Results: Relationships between specific determinants of health and maternal and newborn health needs were identified in the initial quantitative analysis and used to inform data collection and discussions in the qualitative phase. In the advanced analysis, a number of predictors (rurality, maternal education, maternal race/ethnicity and income) associated with a broad definition of health were found to increase maternal and newborn health needs. The needs varied in each phase of perinatal care---prenatal, intrapartum and postpartum/postnatal.  Qualitative analysis identified that women, health leaders and providers recognize a lack of patient-centredness in our current system influenced by differing philosophical approaches, professionalization and health care funding models as well as a need for interprofessional and full scope practice. Qualitative findings contextualized and humanized the experiences of women, health care providers and health leaders while the quantitative analysis provided statistically significant and generalizable findings. Together, the integrated findings provided a comprehensive understanding of maternal and newborn health needs. 
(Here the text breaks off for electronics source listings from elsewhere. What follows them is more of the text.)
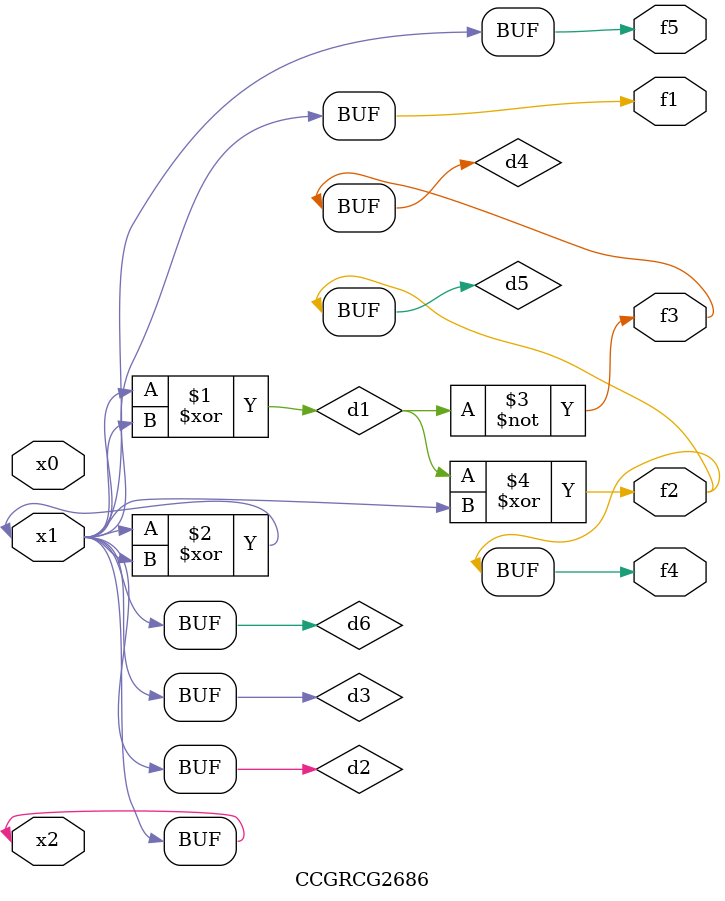
<source format=v>
module CCGRCG2686(
	input x0, x1, x2,
	output f1, f2, f3, f4, f5
);

	wire d1, d2, d3, d4, d5, d6;

	xor (d1, x1, x2);
	buf (d2, x1, x2);
	xor (d3, x1, x2);
	nor (d4, d1);
	xor (d5, d1, d2);
	buf (d6, d2, d3);
	assign f1 = d6;
	assign f2 = d5;
	assign f3 = d4;
	assign f4 = d5;
	assign f5 = d6;
endmodule

</source>
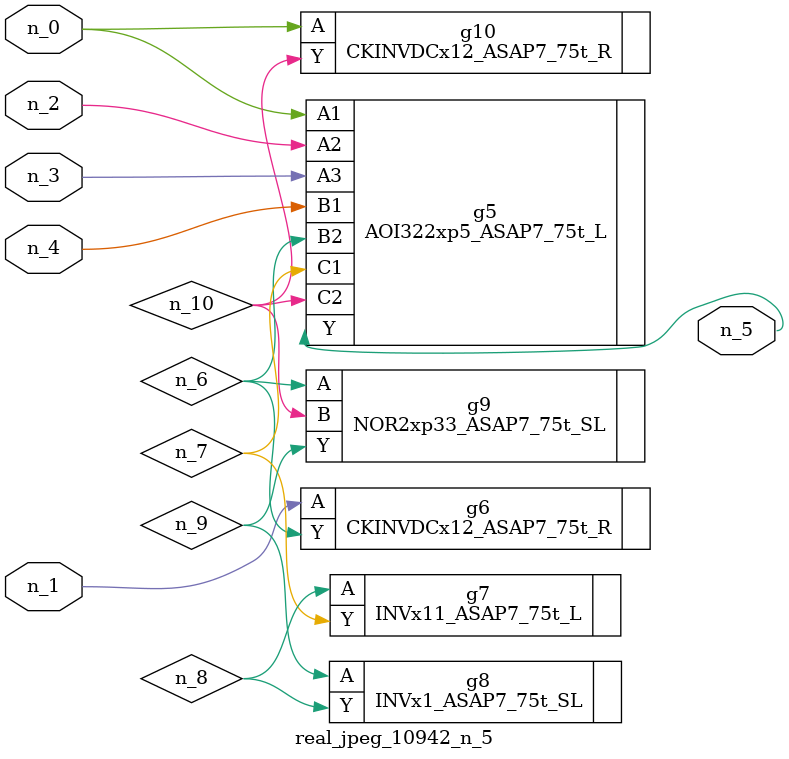
<source format=v>
module real_jpeg_10942_n_5 (n_4, n_0, n_1, n_2, n_3, n_5);

input n_4;
input n_0;
input n_1;
input n_2;
input n_3;

output n_5;

wire n_8;
wire n_6;
wire n_7;
wire n_10;
wire n_9;

AOI322xp5_ASAP7_75t_L g5 ( 
.A1(n_0),
.A2(n_2),
.A3(n_3),
.B1(n_4),
.B2(n_6),
.C1(n_7),
.C2(n_10),
.Y(n_5)
);

CKINVDCx12_ASAP7_75t_R g10 ( 
.A(n_0),
.Y(n_10)
);

CKINVDCx12_ASAP7_75t_R g6 ( 
.A(n_1),
.Y(n_6)
);

NOR2xp33_ASAP7_75t_SL g9 ( 
.A(n_6),
.B(n_10),
.Y(n_9)
);

INVx11_ASAP7_75t_L g7 ( 
.A(n_8),
.Y(n_7)
);

INVx1_ASAP7_75t_SL g8 ( 
.A(n_9),
.Y(n_8)
);


endmodule
</source>
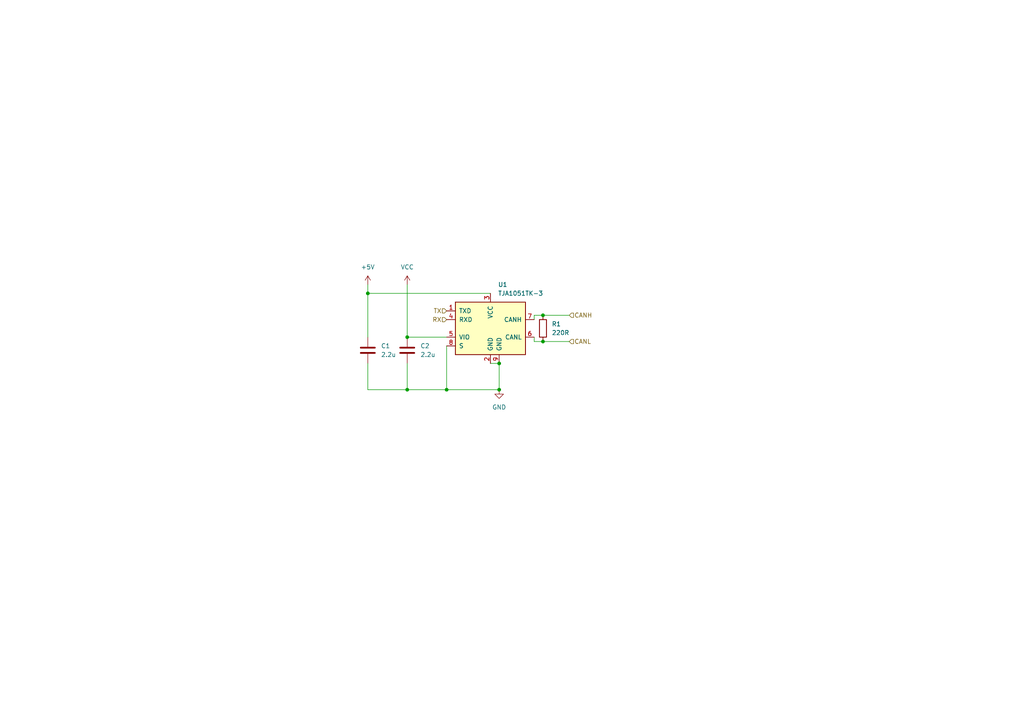
<source format=kicad_sch>
(kicad_sch
	(version 20231120)
	(generator "eeschema")
	(generator_version "8.0")
	(uuid "bdf3ddab-f69c-4db5-b6e7-3bf05bfe7ebc")
	(paper "A4")
	
	(junction
		(at 118.11 113.03)
		(diameter 0)
		(color 0 0 0 0)
		(uuid "02b9c7fc-ffc2-49bd-914e-1d78a2e0ba0e")
	)
	(junction
		(at 144.78 105.41)
		(diameter 0)
		(color 0 0 0 0)
		(uuid "0b8f6c6f-66d8-4511-8ae0-15d77691df22")
	)
	(junction
		(at 129.54 113.03)
		(diameter 0)
		(color 0 0 0 0)
		(uuid "15015195-70da-427f-ad20-b05e427ed42b")
	)
	(junction
		(at 118.11 97.79)
		(diameter 0)
		(color 0 0 0 0)
		(uuid "3e2b614a-fc4d-46eb-8265-3db6c5a9a496")
	)
	(junction
		(at 157.48 91.44)
		(diameter 0)
		(color 0 0 0 0)
		(uuid "42aecbb5-d390-4c8b-bd81-e5bcec154052")
	)
	(junction
		(at 106.68 85.09)
		(diameter 0)
		(color 0 0 0 0)
		(uuid "652357ad-32be-436f-b99d-5b191d724625")
	)
	(junction
		(at 144.78 113.03)
		(diameter 0)
		(color 0 0 0 0)
		(uuid "91765c0c-03d6-4813-86a8-fe792caabe50")
	)
	(junction
		(at 157.48 99.06)
		(diameter 0)
		(color 0 0 0 0)
		(uuid "d6672bd2-886c-48b2-9016-75bd4512237f")
	)
	(wire
		(pts
			(xy 157.48 91.44) (xy 165.1 91.44)
		)
		(stroke
			(width 0)
			(type default)
		)
		(uuid "051251a8-8a0c-498b-8cbf-040f0769dec3")
	)
	(wire
		(pts
			(xy 106.68 105.41) (xy 106.68 113.03)
		)
		(stroke
			(width 0)
			(type default)
		)
		(uuid "181b5f66-2ba7-4b78-a43a-38ec9f51805f")
	)
	(wire
		(pts
			(xy 144.78 105.41) (xy 144.78 113.03)
		)
		(stroke
			(width 0)
			(type default)
		)
		(uuid "204723b3-c756-4f34-a18c-457567a40ac1")
	)
	(wire
		(pts
			(xy 118.11 82.55) (xy 118.11 97.79)
		)
		(stroke
			(width 0)
			(type default)
		)
		(uuid "2dc52b4a-5723-4c03-88a8-01c12ab0d38b")
	)
	(wire
		(pts
			(xy 118.11 97.79) (xy 129.54 97.79)
		)
		(stroke
			(width 0)
			(type default)
		)
		(uuid "2f32174a-0739-4b64-b718-0cce222a877a")
	)
	(wire
		(pts
			(xy 157.48 99.06) (xy 165.1 99.06)
		)
		(stroke
			(width 0)
			(type default)
		)
		(uuid "34898afb-b7ce-4e20-be3c-c9a4dce45887")
	)
	(wire
		(pts
			(xy 154.94 91.44) (xy 157.48 91.44)
		)
		(stroke
			(width 0)
			(type default)
		)
		(uuid "4759346f-bd54-4cc6-ac5d-7a0cfc90fc11")
	)
	(wire
		(pts
			(xy 106.68 85.09) (xy 106.68 97.79)
		)
		(stroke
			(width 0)
			(type default)
		)
		(uuid "51042d8b-82ef-4eea-bfda-d9ff093415b5")
	)
	(wire
		(pts
			(xy 106.68 113.03) (xy 118.11 113.03)
		)
		(stroke
			(width 0)
			(type default)
		)
		(uuid "57652356-45cc-436a-9a56-bf7880332ff7")
	)
	(wire
		(pts
			(xy 118.11 105.41) (xy 118.11 113.03)
		)
		(stroke
			(width 0)
			(type default)
		)
		(uuid "5dbd6cf5-c7c7-4039-96d4-d06f28a842b2")
	)
	(wire
		(pts
			(xy 154.94 92.71) (xy 154.94 91.44)
		)
		(stroke
			(width 0)
			(type default)
		)
		(uuid "5eb2c612-3942-45b2-a078-b03cf081cd91")
	)
	(wire
		(pts
			(xy 118.11 113.03) (xy 129.54 113.03)
		)
		(stroke
			(width 0)
			(type default)
		)
		(uuid "6eae62da-cb50-4d95-b248-882418b029dd")
	)
	(wire
		(pts
			(xy 129.54 100.33) (xy 129.54 113.03)
		)
		(stroke
			(width 0)
			(type default)
		)
		(uuid "89ea84fb-5366-42e6-aa08-d60ef96c0048")
	)
	(wire
		(pts
			(xy 129.54 113.03) (xy 144.78 113.03)
		)
		(stroke
			(width 0)
			(type default)
		)
		(uuid "9836a625-f798-4933-af3c-a428b5192257")
	)
	(wire
		(pts
			(xy 106.68 82.55) (xy 106.68 85.09)
		)
		(stroke
			(width 0)
			(type default)
		)
		(uuid "ac5e0443-7291-42c3-96f7-00ed3cd7066b")
	)
	(wire
		(pts
			(xy 142.24 105.41) (xy 144.78 105.41)
		)
		(stroke
			(width 0)
			(type default)
		)
		(uuid "bb5d887d-a40d-4729-8783-aae81acfd0cd")
	)
	(wire
		(pts
			(xy 154.94 99.06) (xy 157.48 99.06)
		)
		(stroke
			(width 0)
			(type default)
		)
		(uuid "cf6f2b30-9bbd-430c-afb2-4f7d014a3fe4")
	)
	(wire
		(pts
			(xy 154.94 97.79) (xy 154.94 99.06)
		)
		(stroke
			(width 0)
			(type default)
		)
		(uuid "d2428fb3-16ad-4fe9-a233-a88bdce669bb")
	)
	(wire
		(pts
			(xy 106.68 85.09) (xy 142.24 85.09)
		)
		(stroke
			(width 0)
			(type default)
		)
		(uuid "d246c589-e9ef-458d-8110-8f3a5f8dc4e5")
	)
	(hierarchical_label "RX"
		(shape input)
		(at 129.54 92.71 180)
		(fields_autoplaced yes)
		(effects
			(font
				(size 1.27 1.27)
			)
			(justify right)
		)
		(uuid "1f84eb6f-57be-4dc7-8a65-35ddaf129536")
	)
	(hierarchical_label "CANH"
		(shape input)
		(at 165.1 91.44 0)
		(fields_autoplaced yes)
		(effects
			(font
				(size 1.27 1.27)
			)
			(justify left)
		)
		(uuid "426e6bce-3cd0-4f60-8bb1-e9e925013113")
	)
	(hierarchical_label "CANL"
		(shape input)
		(at 165.1 99.06 0)
		(fields_autoplaced yes)
		(effects
			(font
				(size 1.27 1.27)
			)
			(justify left)
		)
		(uuid "8104b216-8a71-449e-a112-faf880e9d348")
	)
	(hierarchical_label "TX"
		(shape input)
		(at 129.54 90.17 180)
		(fields_autoplaced yes)
		(effects
			(font
				(size 1.27 1.27)
			)
			(justify right)
		)
		(uuid "ad823617-f81b-4a1e-8592-aad09f398c05")
	)
	(symbol
		(lib_id "power:GND")
		(at 144.78 113.03 0)
		(unit 1)
		(exclude_from_sim no)
		(in_bom yes)
		(on_board yes)
		(dnp no)
		(fields_autoplaced yes)
		(uuid "01128933-8c67-4e0a-9e15-968237eca689")
		(property "Reference" "#PWR02"
			(at 144.78 119.38 0)
			(effects
				(font
					(size 1.27 1.27)
				)
				(hide yes)
			)
		)
		(property "Value" "GND"
			(at 144.78 118.11 0)
			(effects
				(font
					(size 1.27 1.27)
				)
			)
		)
		(property "Footprint" ""
			(at 144.78 113.03 0)
			(effects
				(font
					(size 1.27 1.27)
				)
				(hide yes)
			)
		)
		(property "Datasheet" ""
			(at 144.78 113.03 0)
			(effects
				(font
					(size 1.27 1.27)
				)
				(hide yes)
			)
		)
		(property "Description" ""
			(at 144.78 113.03 0)
			(effects
				(font
					(size 1.27 1.27)
				)
				(hide yes)
			)
		)
		(pin "1"
			(uuid "bb5b1379-1c38-424c-b586-a66e6716889b")
		)
		(instances
			(project "vesc6_mk5"
				(path "/95252edc-5477-4e8d-8863-df97fa70d5bd/918479f7-1eef-42e9-8b46-e858a8d80409"
					(reference "#PWR02")
					(unit 1)
				)
			)
		)
	)
	(symbol
		(lib_id "Device:C")
		(at 118.11 101.6 0)
		(unit 1)
		(exclude_from_sim no)
		(in_bom yes)
		(on_board yes)
		(dnp no)
		(fields_autoplaced yes)
		(uuid "3ee29e54-6106-4518-8d9a-b27cb1244d12")
		(property "Reference" "C2"
			(at 121.92 100.33 0)
			(effects
				(font
					(size 1.27 1.27)
				)
				(justify left)
			)
		)
		(property "Value" "2.2u"
			(at 121.92 102.87 0)
			(effects
				(font
					(size 1.27 1.27)
				)
				(justify left)
			)
		)
		(property "Footprint" ""
			(at 119.0752 105.41 0)
			(effects
				(font
					(size 1.27 1.27)
				)
				(hide yes)
			)
		)
		(property "Datasheet" "~"
			(at 118.11 101.6 0)
			(effects
				(font
					(size 1.27 1.27)
				)
				(hide yes)
			)
		)
		(property "Description" ""
			(at 118.11 101.6 0)
			(effects
				(font
					(size 1.27 1.27)
				)
				(hide yes)
			)
		)
		(pin "1"
			(uuid "0772756b-c236-430b-89aa-de3b66c212df")
		)
		(pin "2"
			(uuid "7134f1a2-9663-4578-b32f-d21959bf00ce")
		)
		(instances
			(project "vesc6_mk5"
				(path "/95252edc-5477-4e8d-8863-df97fa70d5bd/918479f7-1eef-42e9-8b46-e858a8d80409"
					(reference "C2")
					(unit 1)
				)
			)
		)
	)
	(symbol
		(lib_id "power:+5V")
		(at 106.68 82.55 0)
		(unit 1)
		(exclude_from_sim no)
		(in_bom yes)
		(on_board yes)
		(dnp no)
		(fields_autoplaced yes)
		(uuid "409dd687-84ae-40b1-bd8b-7e2a837c4b7c")
		(property "Reference" "#PWR01"
			(at 106.68 86.36 0)
			(effects
				(font
					(size 1.27 1.27)
				)
				(hide yes)
			)
		)
		(property "Value" "+5V"
			(at 106.68 77.47 0)
			(effects
				(font
					(size 1.27 1.27)
				)
			)
		)
		(property "Footprint" ""
			(at 106.68 82.55 0)
			(effects
				(font
					(size 1.27 1.27)
				)
				(hide yes)
			)
		)
		(property "Datasheet" ""
			(at 106.68 82.55 0)
			(effects
				(font
					(size 1.27 1.27)
				)
				(hide yes)
			)
		)
		(property "Description" ""
			(at 106.68 82.55 0)
			(effects
				(font
					(size 1.27 1.27)
				)
				(hide yes)
			)
		)
		(pin "1"
			(uuid "5735a108-26a0-46e4-a991-711678403a60")
		)
		(instances
			(project "vesc6_mk5"
				(path "/95252edc-5477-4e8d-8863-df97fa70d5bd/918479f7-1eef-42e9-8b46-e858a8d80409"
					(reference "#PWR01")
					(unit 1)
				)
			)
		)
	)
	(symbol
		(lib_id "Interface_CAN_LIN:TJA1051TK-3")
		(at 142.24 95.25 0)
		(unit 1)
		(exclude_from_sim no)
		(in_bom yes)
		(on_board yes)
		(dnp no)
		(fields_autoplaced yes)
		(uuid "68fd1bc8-5983-4352-8ece-4f057b92b33d")
		(property "Reference" "U1"
			(at 144.4341 82.55 0)
			(effects
				(font
					(size 1.27 1.27)
				)
				(justify left)
			)
		)
		(property "Value" "TJA1051TK-3"
			(at 144.4341 85.09 0)
			(effects
				(font
					(size 1.27 1.27)
				)
				(justify left)
			)
		)
		(property "Footprint" "Package_DFN_QFN:DFN-8-1EP_3x3mm_P0.65mm_EP1.55x2.4mm"
			(at 142.24 107.95 0)
			(effects
				(font
					(size 1.27 1.27)
					(italic yes)
				)
				(hide yes)
			)
		)
		(property "Datasheet" "http://www.nxp.com/docs/en/data-sheet/TJA1051.pdf"
			(at 142.24 95.25 0)
			(effects
				(font
					(size 1.27 1.27)
				)
				(hide yes)
			)
		)
		(property "Description" ""
			(at 142.24 95.25 0)
			(effects
				(font
					(size 1.27 1.27)
				)
				(hide yes)
			)
		)
		(pin "1"
			(uuid "fc4779d2-5275-454e-a224-fd55c95e1ad9")
		)
		(pin "2"
			(uuid "f0fc2065-1ad2-4879-bcf1-93791258c4b4")
		)
		(pin "3"
			(uuid "7bdd759a-6975-453f-a585-39587e23b31e")
		)
		(pin "4"
			(uuid "ee018017-4892-4874-a3c4-c0b996cc73a1")
		)
		(pin "5"
			(uuid "3cd2439d-8cc0-478a-bce1-0afdc0ec1ccf")
		)
		(pin "6"
			(uuid "3af77ec4-356a-4bf2-86f5-c13b5abfddec")
		)
		(pin "7"
			(uuid "29193231-a434-4136-8d96-18652ce22496")
		)
		(pin "8"
			(uuid "b33d846d-6eba-4f01-9cc9-00de59074fec")
		)
		(pin "9"
			(uuid "a3590e49-19d3-487f-821f-afb853aafb49")
		)
		(instances
			(project "vesc6_mk5"
				(path "/95252edc-5477-4e8d-8863-df97fa70d5bd/918479f7-1eef-42e9-8b46-e858a8d80409"
					(reference "U1")
					(unit 1)
				)
			)
		)
	)
	(symbol
		(lib_id "Device:R")
		(at 157.48 95.25 0)
		(unit 1)
		(exclude_from_sim no)
		(in_bom yes)
		(on_board yes)
		(dnp no)
		(fields_autoplaced yes)
		(uuid "9235859a-f342-47e7-8fa8-d8ff8c9f6a2f")
		(property "Reference" "R1"
			(at 160.02 93.98 0)
			(effects
				(font
					(size 1.27 1.27)
				)
				(justify left)
			)
		)
		(property "Value" "220R"
			(at 160.02 96.52 0)
			(effects
				(font
					(size 1.27 1.27)
				)
				(justify left)
			)
		)
		(property "Footprint" ""
			(at 155.702 95.25 90)
			(effects
				(font
					(size 1.27 1.27)
				)
				(hide yes)
			)
		)
		(property "Datasheet" "~"
			(at 157.48 95.25 0)
			(effects
				(font
					(size 1.27 1.27)
				)
				(hide yes)
			)
		)
		(property "Description" ""
			(at 157.48 95.25 0)
			(effects
				(font
					(size 1.27 1.27)
				)
				(hide yes)
			)
		)
		(pin "1"
			(uuid "c5dbc291-5108-40ef-bebf-fc2745c8791f")
		)
		(pin "2"
			(uuid "34c67f61-e781-4555-aef1-ad09ca51d8e2")
		)
		(instances
			(project "vesc6_mk5"
				(path "/95252edc-5477-4e8d-8863-df97fa70d5bd/918479f7-1eef-42e9-8b46-e858a8d80409"
					(reference "R1")
					(unit 1)
				)
			)
		)
	)
	(symbol
		(lib_id "power:VCC")
		(at 118.11 82.55 0)
		(unit 1)
		(exclude_from_sim no)
		(in_bom yes)
		(on_board yes)
		(dnp no)
		(fields_autoplaced yes)
		(uuid "bbe340cb-65f2-4af8-978f-1eb44c8b7fae")
		(property "Reference" "#PWR03"
			(at 118.11 86.36 0)
			(effects
				(font
					(size 1.27 1.27)
				)
				(hide yes)
			)
		)
		(property "Value" "VCC"
			(at 118.11 77.47 0)
			(effects
				(font
					(size 1.27 1.27)
				)
			)
		)
		(property "Footprint" ""
			(at 118.11 82.55 0)
			(effects
				(font
					(size 1.27 1.27)
				)
				(hide yes)
			)
		)
		(property "Datasheet" ""
			(at 118.11 82.55 0)
			(effects
				(font
					(size 1.27 1.27)
				)
				(hide yes)
			)
		)
		(property "Description" ""
			(at 118.11 82.55 0)
			(effects
				(font
					(size 1.27 1.27)
				)
				(hide yes)
			)
		)
		(pin "1"
			(uuid "97a00e11-43b3-4af0-be49-7cfc52fe3c0f")
		)
		(instances
			(project "vesc6_mk5"
				(path "/95252edc-5477-4e8d-8863-df97fa70d5bd/918479f7-1eef-42e9-8b46-e858a8d80409"
					(reference "#PWR03")
					(unit 1)
				)
			)
		)
	)
	(symbol
		(lib_id "Device:C")
		(at 106.68 101.6 0)
		(unit 1)
		(exclude_from_sim no)
		(in_bom yes)
		(on_board yes)
		(dnp no)
		(fields_autoplaced yes)
		(uuid "f94376b9-4369-4bf3-9b82-4db9f71cd337")
		(property "Reference" "C1"
			(at 110.49 100.33 0)
			(effects
				(font
					(size 1.27 1.27)
				)
				(justify left)
			)
		)
		(property "Value" "2.2u"
			(at 110.49 102.87 0)
			(effects
				(font
					(size 1.27 1.27)
				)
				(justify left)
			)
		)
		(property "Footprint" ""
			(at 107.6452 105.41 0)
			(effects
				(font
					(size 1.27 1.27)
				)
				(hide yes)
			)
		)
		(property "Datasheet" "~"
			(at 106.68 101.6 0)
			(effects
				(font
					(size 1.27 1.27)
				)
				(hide yes)
			)
		)
		(property "Description" ""
			(at 106.68 101.6 0)
			(effects
				(font
					(size 1.27 1.27)
				)
				(hide yes)
			)
		)
		(pin "1"
			(uuid "98c0b472-c5af-4afb-a20a-5275e2d51838")
		)
		(pin "2"
			(uuid "7c2a638e-f07e-4471-931c-1adf33c24d30")
		)
		(instances
			(project "vesc6_mk5"
				(path "/95252edc-5477-4e8d-8863-df97fa70d5bd/918479f7-1eef-42e9-8b46-e858a8d80409"
					(reference "C1")
					(unit 1)
				)
			)
		)
	)
)
</source>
Nurses in both public health and acute care as well as those in leadership positions were included as participants in this study.  Participants from all groups—health leaders, health care providers (nurses, midwives and physicians) and women provided examples of various ways in which nurses were and were not meeting the primary maternity health care needs of women and newborns in Nova Scotia.  Therefore, the findings from this study support the need for ongoing support for nursing practice that is patient/woman-centered and that considers all the factors and determinants that influence the health of women and newborns. Moreover, participants in the study shared strategies that can be used for enhanced perinatal nursing practice.

The methods used and the findings from this study also highlight the need for improvements in how we measure health and health needs to inform how we design health human resources and deliver primary maternity health care.

Conclusion: It is anticipated that the integrated findings from this research will inform health human resources and primary maternity health care planning in Nova Scotia by identifying the health needs of women and newborns and in turn, informing different maternal and newborn care delivery models.  From a nursing perspective, participants identified strategies to improve the care of women and newborns. Such strategies included recommendations to enhance relational and culturally competent and safe care as well as for collaborative practice models that support and/or expand nurses’ scope of practice. Practicing to full scope and being engaged with their health colleagues, increases nurses’ autonomy, improves nurses’ satisfaction with practice and has the potential to increase nursing recruitment and retention.